The First Brew House
Historically, it is regarded as the “First Brew House” built in Philadelphia in 1685, and among the very first in the country. Carpenter’s purpose in building the Tavern was to commence the development of the Philadelphia waterfront which he intended as a site for various businesses. The Tavern soon developed a reputation for fine beers in the City of Philadelphia and maintained that reputation for over a century. Its name is derived from the old English word “Tun” meaning measured cask, barrel, or keg of beer.
Events of Historical Significance
The Tavern was the site for the founding of the St. Andrews Society, a charitable group dedicated to helping underprivileged settlers from Scotland settle in Philadelphia.

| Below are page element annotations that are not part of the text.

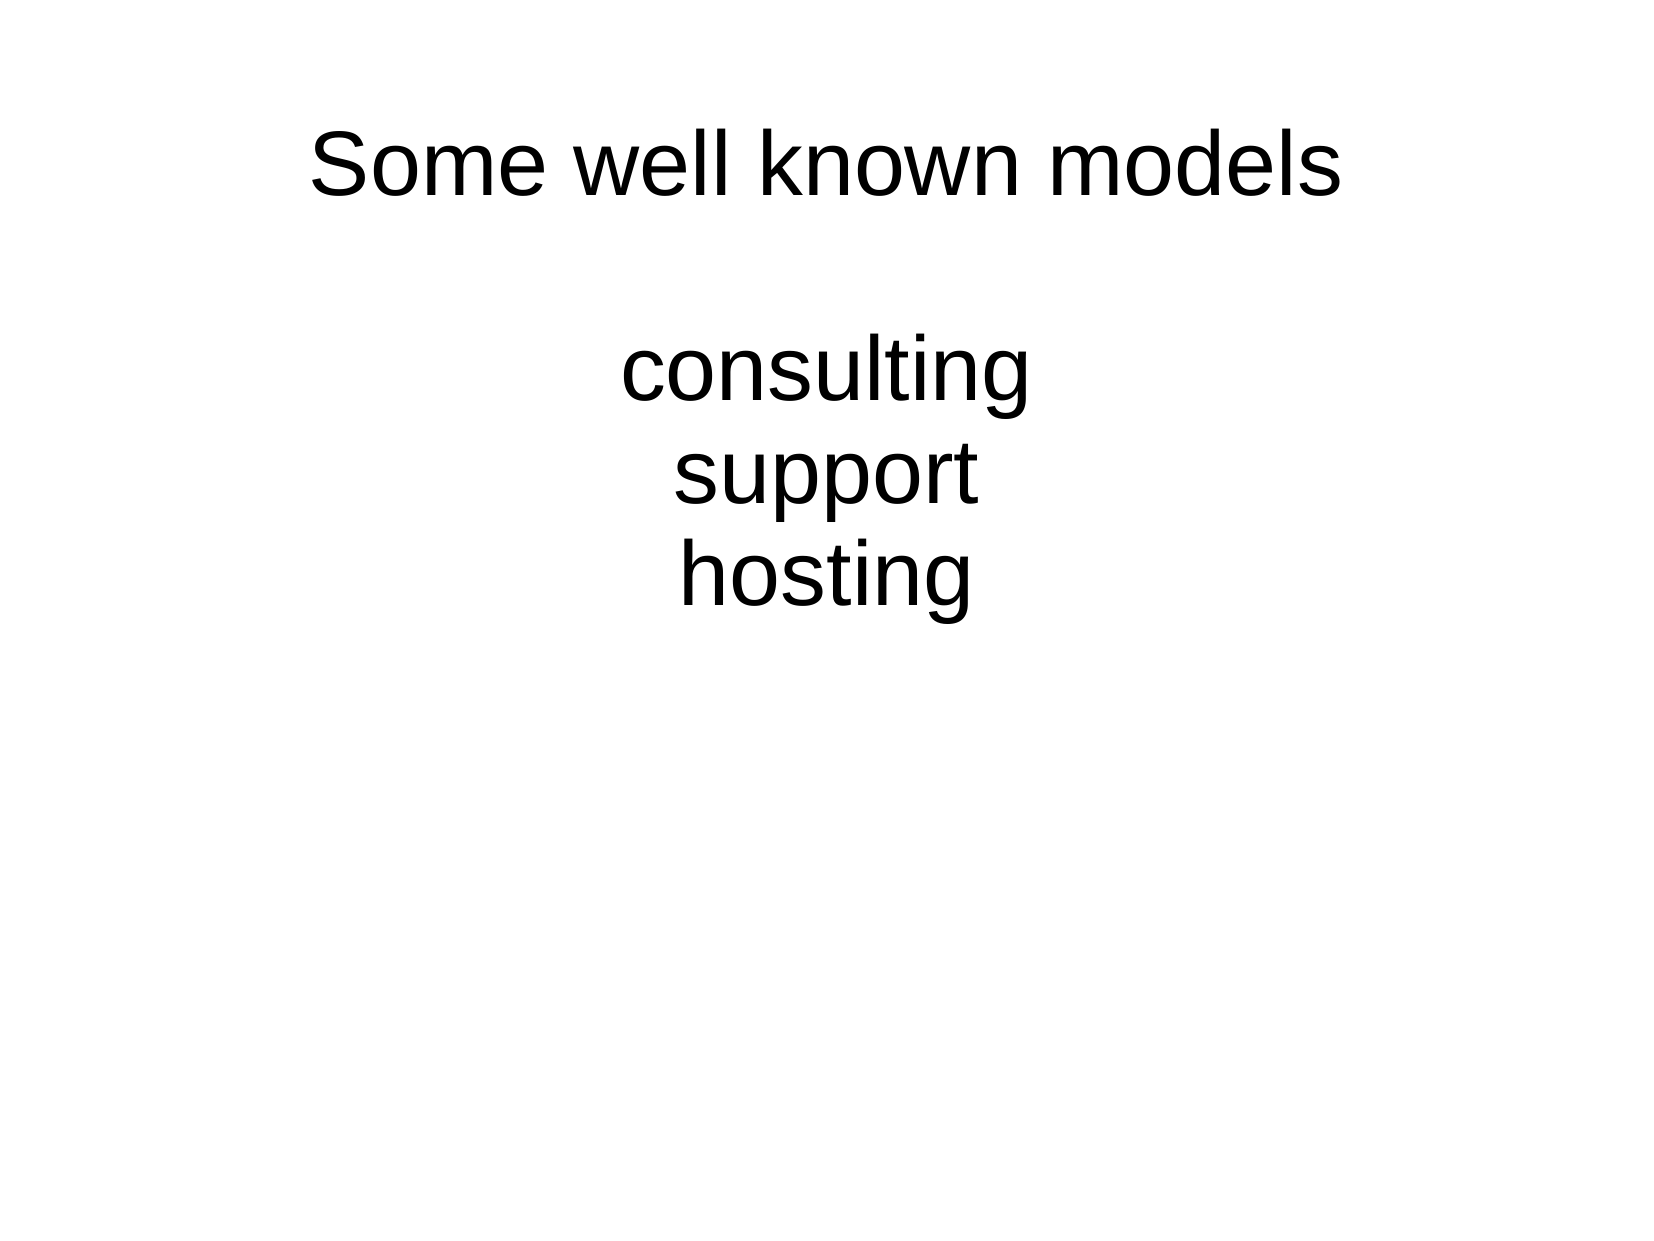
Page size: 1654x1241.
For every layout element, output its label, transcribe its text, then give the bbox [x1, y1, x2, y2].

title Some well known models consulting support hosting [82, 112, 1571, 1139]
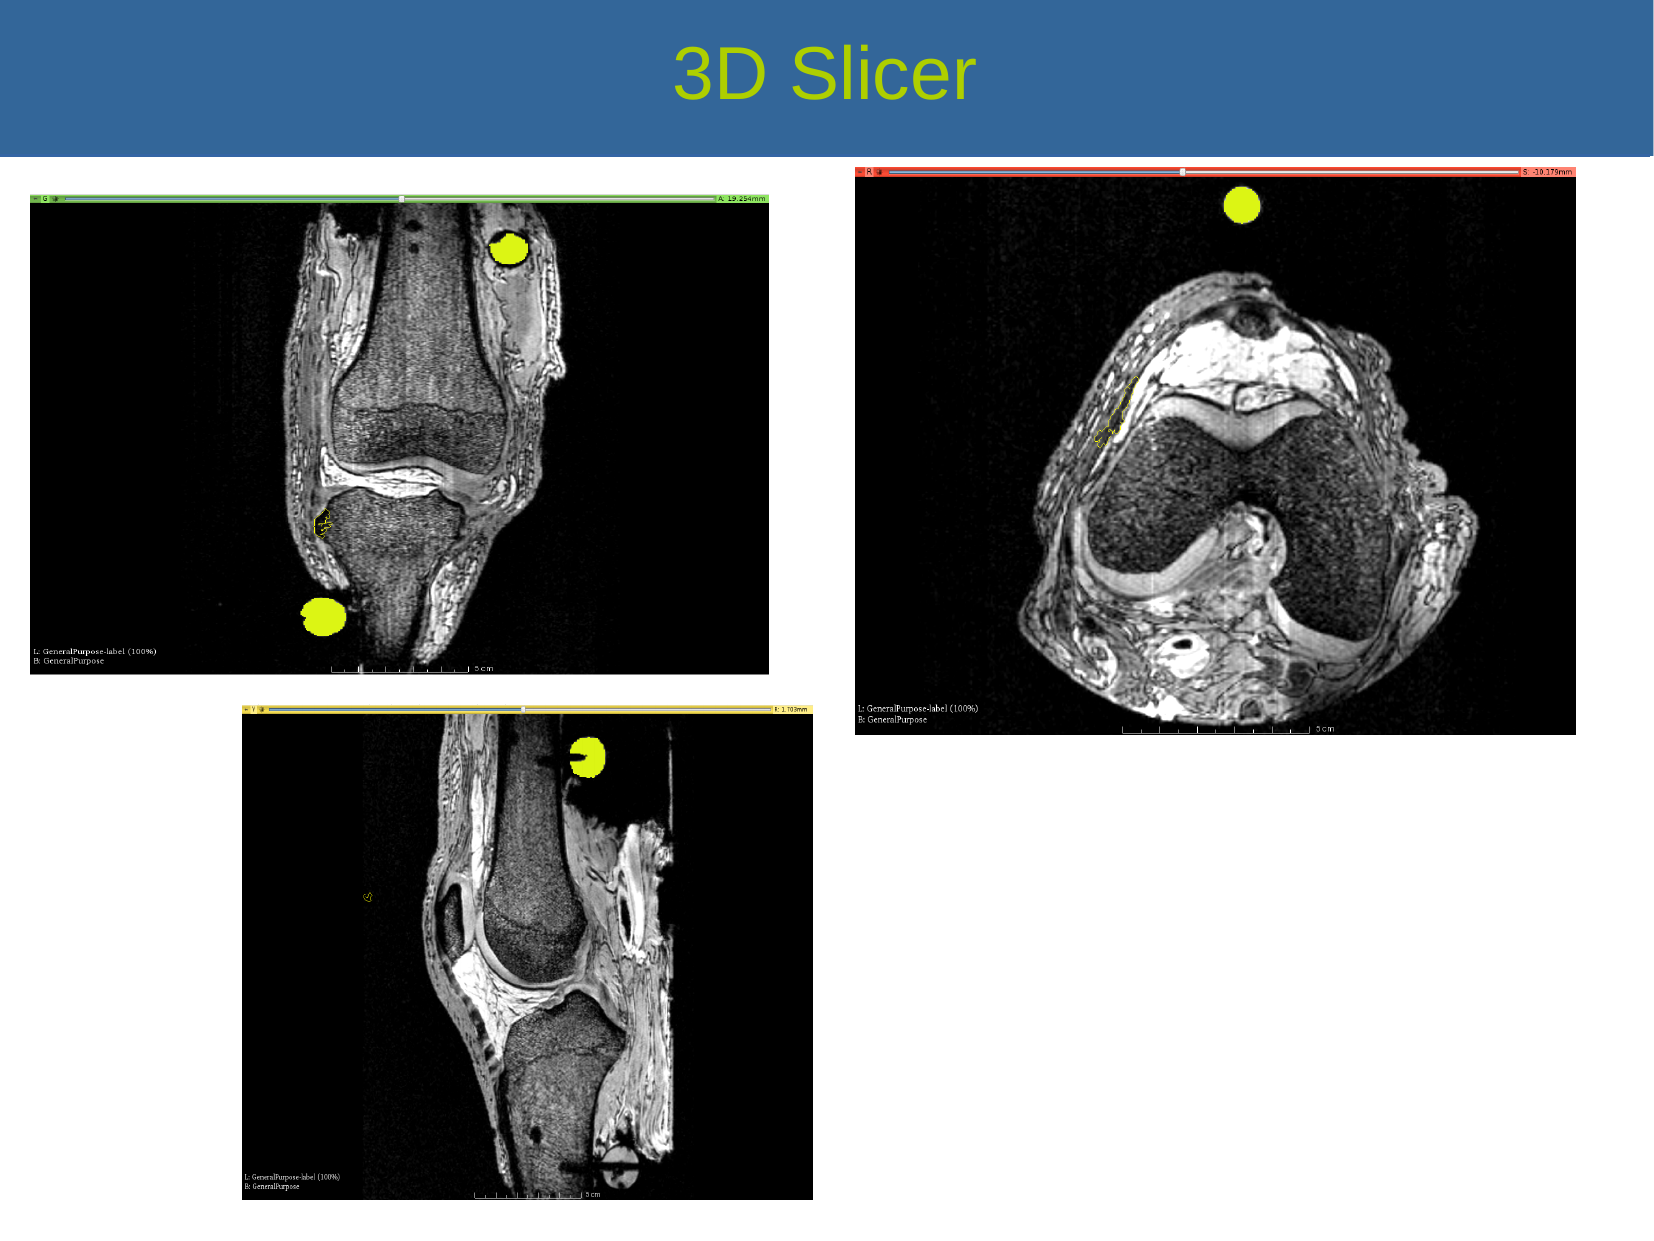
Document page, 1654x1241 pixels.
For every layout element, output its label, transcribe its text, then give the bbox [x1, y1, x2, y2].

picture [855, 167, 1576, 736]
text_box [0, 0, 1654, 156]
picture [30, 194, 769, 676]
text_box 3D Slicer [0, 24, 1651, 123]
picture [242, 704, 813, 1201]
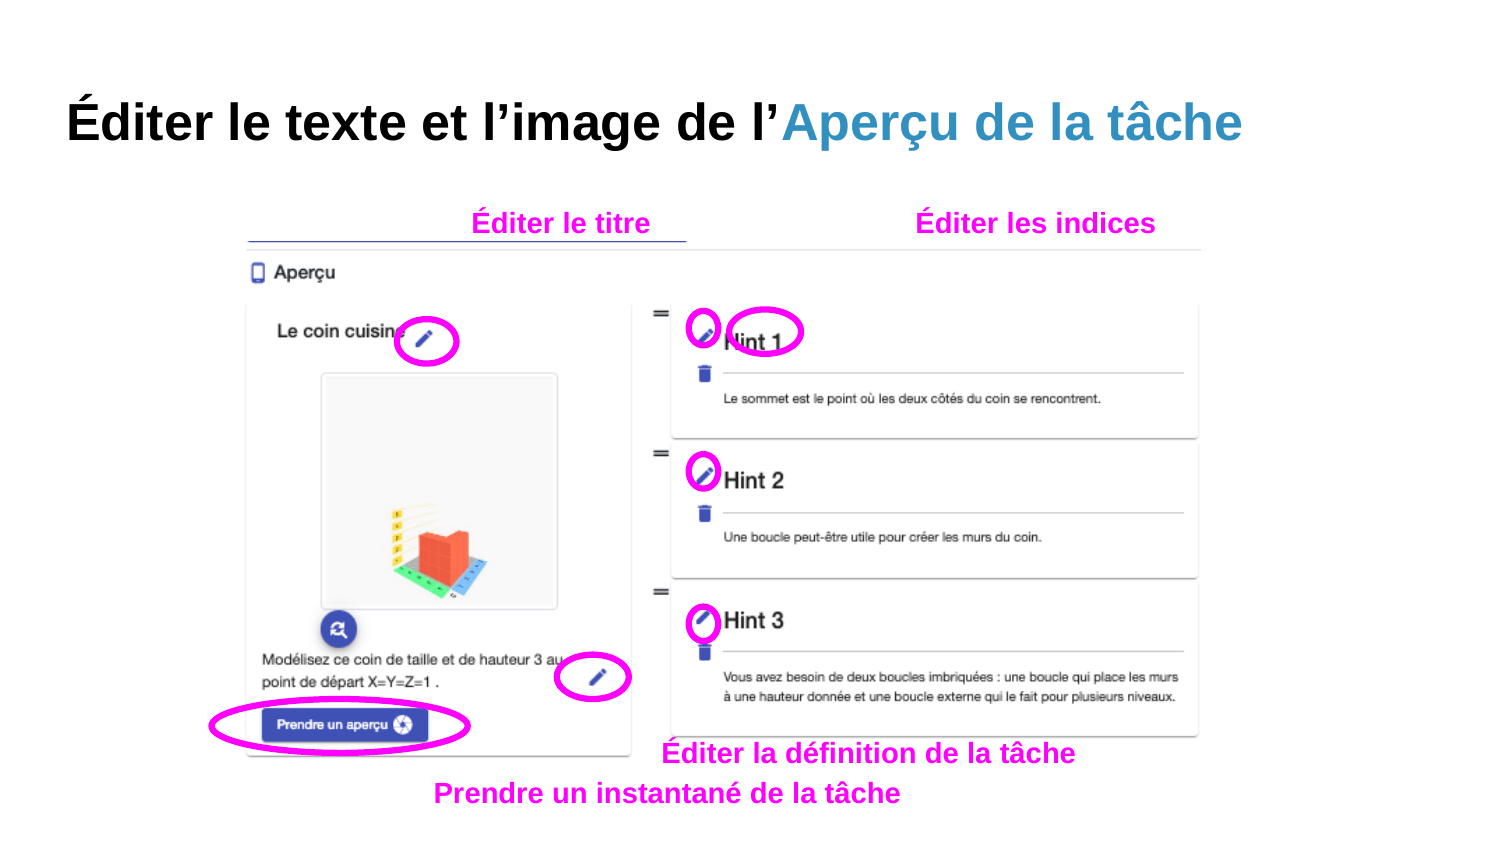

On November 10, 1775, Robert Mullan, the proprietor of the Tavern and son of Peggy Mullan, was commissioned by an act of Congress to raise the first two battalions of Marines, under the leadership of Capt. Samuel Nicholas, the first appointed Commandant of the Continental Marines. Nicholas’s grandfather was also a member of the Tun Tavern Lodge of Free and Accepted Masons and it is this relationship between Mullan, Nicholas and the Tavern which has resulted in the Tun Tavern being acknowledged as the birthplace of the United States Marine Corps. There are an estimated three million active and retired U.S. Marines worldwide who have been exposed in their military training to the historical significance of Tun Tavern®. Each year on November 10th, around the world Marines toast the Marine’s birthplace on the most significant date in the history of the Corps.